ACTIVITY: As you reproduce every line below, keep it exactly as written and leave out the images.

EXTRACTED INFORMATION:

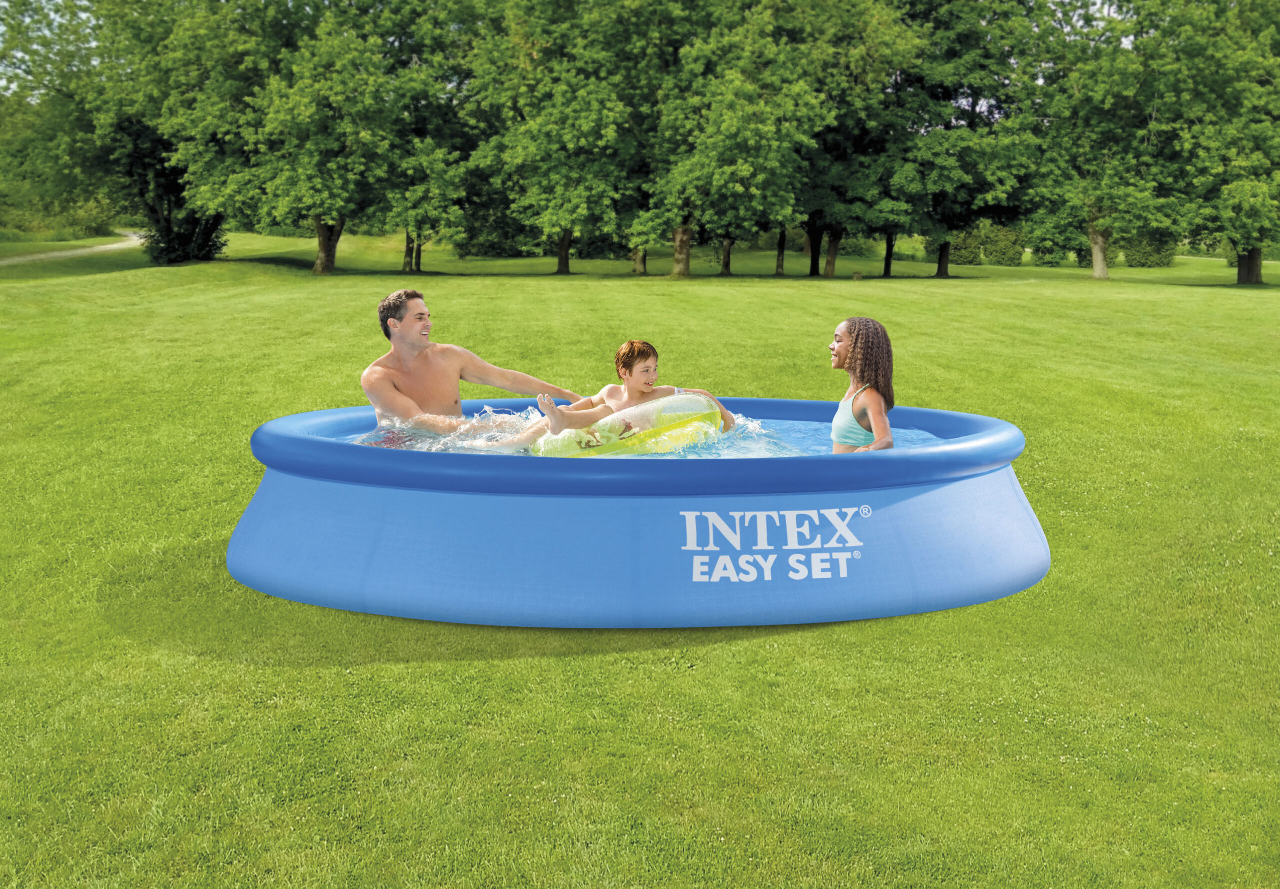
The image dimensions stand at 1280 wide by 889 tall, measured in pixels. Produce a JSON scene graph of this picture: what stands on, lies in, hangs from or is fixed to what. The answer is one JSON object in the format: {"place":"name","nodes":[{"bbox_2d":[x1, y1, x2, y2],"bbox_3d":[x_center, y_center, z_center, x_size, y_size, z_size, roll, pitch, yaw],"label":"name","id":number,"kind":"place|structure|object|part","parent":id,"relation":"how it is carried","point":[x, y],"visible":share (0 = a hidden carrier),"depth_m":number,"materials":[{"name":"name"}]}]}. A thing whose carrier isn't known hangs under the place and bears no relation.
{"place":"outdoors","nodes":[
{"label":"outdoors","id":0,"kind":"place"},
{"bbox_2d":[0,230,147,263],"label":"path","id":1,"kind":"structure","parent":0,"point":[55,255],"materials":[{"name":"grey concrete"}]},
{"bbox_2d":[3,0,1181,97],"label":"sky","id":2,"kind":"structure","parent":0,"point":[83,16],"materials":[{"name":"white"}]},
{"bbox_2d":[313,419,963,458],"label":"water","id":3,"kind":"structure","parent":0,"point":[907,433],"materials":[{"name":"liquid"}]},
{"bbox_2d":[363,288,573,449],"bbox_3d":[-0.999,-0.219,6.597,0.942,1.162,0.955,6,11,32],"label":"man","id":4,"kind":"object","parent":3,"relation":"in","point":[395,341],"visible":0.82,"depth_m":6.54},
{"bbox_2d":[532,393,724,456],"bbox_3d":[-0.070,-0.068,6.313,1.119,0.396,0.685,-4,11,-22],"label":"inflatable ring","id":5,"kind":"object","parent":3,"relation":"in","point":[699,405],"visible":0.7,"depth_m":6.09,"materials":[{"name":"yellow plastic"}]},
{"bbox_2d":[535,339,734,444],"bbox_3d":[-0.035,-0.101,6.314,0.925,0.847,0.612,-2,10,-15],"label":"child","id":6,"kind":"object","parent":3,"relation":"in","point":[640,354],"visible":0.63,"depth_m":6.31},
{"bbox_2d":[828,316,895,451],"bbox_3d":[0.973,-0.043,5.871,0.471,1.101,0.602,0,10,-3],"label":"person","id":7,"kind":"object","parent":3,"relation":"in","point":[856,339],"visible":0.69,"depth_m":5.83},
{"bbox_2d":[0,228,1279,888],"label":"lawn","id":8,"kind":"structure","parent":0,"point":[289,671],"materials":[{"name":"green plant"}]},
{"bbox_2d":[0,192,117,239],"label":"shrub","id":9,"kind":"object","parent":8,"relation":"on","point":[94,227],"visible":0.7,"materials":[{"name":"green plant"}]},
{"bbox_2d":[0,0,138,237],"label":"tree","id":10,"kind":"object","parent":8,"relation":"on","point":[24,1],"visible":0.76,"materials":[{"name":"green plant"}]},
{"bbox_2d":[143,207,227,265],"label":"shrub","id":11,"kind":"object","parent":8,"relation":"on","point":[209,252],"visible":0.66,"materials":[{"name":"green plant"}]},
{"bbox_2d":[82,0,303,265],"label":"tree","id":12,"kind":"object","parent":8,"relation":"on","point":[215,31],"visible":0.83,"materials":[{"name":"green plant"}]},
{"bbox_2d":[220,0,451,271],"label":"tree","id":13,"kind":"object","parent":8,"relation":"on","point":[310,199],"visible":0.99,"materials":[{"name":"green plant"}]},
{"label":"tree trunk","id":14,"kind":"part","parent":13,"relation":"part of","materials":[{"name":"brown wood"}]},
{"bbox_2d":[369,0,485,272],"label":"tree","id":15,"kind":"object","parent":8,"relation":"on","point":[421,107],"visible":0.79,"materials":[{"name":"green plant"}]},
{"bbox_2d":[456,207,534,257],"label":"shrub","id":16,"kind":"object","parent":8,"relation":"on","point":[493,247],"visible":0.66,"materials":[{"name":"green plant"}]},
{"bbox_2d":[462,0,665,273],"label":"tree","id":17,"kind":"object","parent":8,"relation":"on","point":[544,128],"visible":0.99,"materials":[{"name":"green plant"}]},
{"bbox_2d":[228,394,1046,628],"bbox_3d":[0.003,0.229,6.338,4.282,0.735,3.537,0,10,-3],"label":"pool","id":18,"kind":"structure","parent":8,"relation":"on","point":[302,598],"depth_m":5.13,"materials":[{"name":"blue plastic"}]},
{"bbox_2d":[639,0,833,277],"label":"tree","id":19,"kind":"object","parent":8,"relation":"on","point":[743,173],"visible":0.99,"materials":[{"name":"green plant"}]},
{"label":"tree trunk","id":20,"kind":"part","parent":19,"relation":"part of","materials":[{"name":"brown wood"}]},
{"bbox_2d":[786,0,927,277],"label":"tree","id":21,"kind":"object","parent":8,"relation":"on","point":[869,74],"visible":0.8,"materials":[{"name":"green plant"}]},
{"bbox_2d":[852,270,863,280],"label":"stump","id":22,"kind":"object","parent":8,"relation":"on","point":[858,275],"visible":0.99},
{"bbox_2d":[875,0,1050,276],"label":"tree","id":23,"kind":"object","parent":8,"relation":"on","point":[972,110],"visible":0.92,"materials":[{"name":"green plant"}]},
{"bbox_2d":[947,227,987,266],"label":"shrub","id":24,"kind":"object","parent":8,"relation":"on","point":[967,257],"visible":0.68,"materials":[{"name":"green plant"}]},
{"bbox_2d":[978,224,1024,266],"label":"shrub","id":25,"kind":"object","parent":8,"relation":"on","point":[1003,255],"visible":0.81,"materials":[{"name":"green plant"}]},
{"bbox_2d":[1029,214,1090,267],"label":"shrub","id":26,"kind":"object","parent":8,"relation":"on","point":[1052,250],"visible":0.75,"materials":[{"name":"green plant"}]},
{"bbox_2d":[1028,0,1193,278],"label":"tree","id":27,"kind":"object","parent":8,"relation":"on","point":[1098,265],"visible":0.96,"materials":[{"name":"green plant"}]},
{"bbox_2d":[1120,231,1178,268],"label":"shrub","id":28,"kind":"object","parent":8,"relation":"on","point":[1137,255],"visible":0.69,"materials":[{"name":"green plant"}]},
{"bbox_2d":[1150,0,1279,283],"label":"tree","id":29,"kind":"object","parent":8,"relation":"on","point":[1250,267],"visible":0.98,"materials":[{"name":"green plant"}]}
]}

YOUR RESPONSE:
The image dimensions stand at 1280 wide by 889 tall, measured in pixels. Produce a JSON scene graph of this picture: what stands on, lies in, hangs from or is fixed to what. The answer is one JSON object in the format: {"place":"name","nodes":[{"bbox_2d":[x1, y1, x2, y2],"bbox_3d":[x_center, y_center, z_center, x_size, y_size, z_size, roll, pitch, yaw],"label":"name","id":number,"kind":"place|structure|object|part","parent":id,"relation":"how it is carried","point":[x, y],"visible":share (0 = a hidden carrier),"depth_m":number,"materials":[{"name":"name"}]}]}. A thing whose carrier isn't known hangs under the place and bears no relation.
{"place":"outdoors","nodes":[
{"label":"outdoors","id":0,"kind":"place"},
{"bbox_2d":[0,230,147,263],"label":"path","id":1,"kind":"structure","parent":0,"point":[55,255],"materials":[{"name":"grey concrete"}]},
{"bbox_2d":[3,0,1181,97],"label":"sky","id":2,"kind":"structure","parent":0,"point":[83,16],"materials":[{"name":"white"}]},
{"bbox_2d":[313,419,963,458],"label":"water","id":3,"kind":"structure","parent":0,"point":[907,433],"materials":[{"name":"liquid"}]},
{"bbox_2d":[363,288,573,449],"bbox_3d":[-0.999,-0.219,6.597,0.942,1.162,0.955,6,11,32],"label":"man","id":4,"kind":"object","parent":3,"relation":"in","point":[395,341],"visible":0.82,"depth_m":6.54},
{"bbox_2d":[532,393,724,456],"bbox_3d":[-0.070,-0.068,6.313,1.119,0.396,0.685,-4,11,-22],"label":"inflatable ring","id":5,"kind":"object","parent":3,"relation":"in","point":[699,405],"visible":0.7,"depth_m":6.09,"materials":[{"name":"yellow plastic"}]},
{"bbox_2d":[535,339,734,444],"bbox_3d":[-0.035,-0.101,6.314,0.925,0.847,0.612,-2,10,-15],"label":"child","id":6,"kind":"object","parent":3,"relation":"in","point":[640,354],"visible":0.63,"depth_m":6.31},
{"bbox_2d":[828,316,895,451],"bbox_3d":[0.973,-0.043,5.871,0.471,1.101,0.602,0,10,-3],"label":"person","id":7,"kind":"object","parent":3,"relation":"in","point":[856,339],"visible":0.69,"depth_m":5.83},
{"bbox_2d":[0,228,1279,888],"label":"lawn","id":8,"kind":"structure","parent":0,"point":[289,671],"materials":[{"name":"green plant"}]},
{"bbox_2d":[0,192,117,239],"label":"shrub","id":9,"kind":"object","parent":8,"relation":"on","point":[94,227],"visible":0.7,"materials":[{"name":"green plant"}]},
{"bbox_2d":[0,0,138,237],"label":"tree","id":10,"kind":"object","parent":8,"relation":"on","point":[24,1],"visible":0.76,"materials":[{"name":"green plant"}]},
{"bbox_2d":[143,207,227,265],"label":"shrub","id":11,"kind":"object","parent":8,"relation":"on","point":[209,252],"visible":0.66,"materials":[{"name":"green plant"}]},
{"bbox_2d":[82,0,303,265],"label":"tree","id":12,"kind":"object","parent":8,"relation":"on","point":[215,31],"visible":0.83,"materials":[{"name":"green plant"}]},
{"bbox_2d":[220,0,451,271],"label":"tree","id":13,"kind":"object","parent":8,"relation":"on","point":[310,199],"visible":0.99,"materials":[{"name":"green plant"}]},
{"label":"tree trunk","id":14,"kind":"part","parent":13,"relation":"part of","materials":[{"name":"brown wood"}]},
{"bbox_2d":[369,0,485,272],"label":"tree","id":15,"kind":"object","parent":8,"relation":"on","point":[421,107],"visible":0.79,"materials":[{"name":"green plant"}]},
{"bbox_2d":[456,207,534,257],"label":"shrub","id":16,"kind":"object","parent":8,"relation":"on","point":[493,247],"visible":0.66,"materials":[{"name":"green plant"}]},
{"bbox_2d":[462,0,665,273],"label":"tree","id":17,"kind":"object","parent":8,"relation":"on","point":[544,128],"visible":0.99,"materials":[{"name":"green plant"}]},
{"bbox_2d":[228,394,1046,628],"bbox_3d":[0.003,0.229,6.338,4.282,0.735,3.537,0,10,-3],"label":"pool","id":18,"kind":"structure","parent":8,"relation":"on","point":[302,598],"depth_m":5.13,"materials":[{"name":"blue plastic"}]},
{"bbox_2d":[639,0,833,277],"label":"tree","id":19,"kind":"object","parent":8,"relation":"on","point":[743,173],"visible":0.99,"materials":[{"name":"green plant"}]},
{"label":"tree trunk","id":20,"kind":"part","parent":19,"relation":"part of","materials":[{"name":"brown wood"}]},
{"bbox_2d":[786,0,927,277],"label":"tree","id":21,"kind":"object","parent":8,"relation":"on","point":[869,74],"visible":0.8,"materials":[{"name":"green plant"}]},
{"bbox_2d":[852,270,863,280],"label":"stump","id":22,"kind":"object","parent":8,"relation":"on","point":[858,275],"visible":0.99},
{"bbox_2d":[875,0,1050,276],"label":"tree","id":23,"kind":"object","parent":8,"relation":"on","point":[972,110],"visible":0.92,"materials":[{"name":"green plant"}]},
{"bbox_2d":[947,227,987,266],"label":"shrub","id":24,"kind":"object","parent":8,"relation":"on","point":[967,257],"visible":0.68,"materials":[{"name":"green plant"}]},
{"bbox_2d":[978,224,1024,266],"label":"shrub","id":25,"kind":"object","parent":8,"relation":"on","point":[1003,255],"visible":0.81,"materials":[{"name":"green plant"}]},
{"bbox_2d":[1029,214,1090,267],"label":"shrub","id":26,"kind":"object","parent":8,"relation":"on","point":[1052,250],"visible":0.75,"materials":[{"name":"green plant"}]},
{"bbox_2d":[1028,0,1193,278],"label":"tree","id":27,"kind":"object","parent":8,"relation":"on","point":[1098,265],"visible":0.96,"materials":[{"name":"green plant"}]},
{"bbox_2d":[1120,231,1178,268],"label":"shrub","id":28,"kind":"object","parent":8,"relation":"on","point":[1137,255],"visible":0.69,"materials":[{"name":"green plant"}]},
{"bbox_2d":[1150,0,1279,283],"label":"tree","id":29,"kind":"object","parent":8,"relation":"on","point":[1250,267],"visible":0.98,"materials":[{"name":"green plant"}]}
]}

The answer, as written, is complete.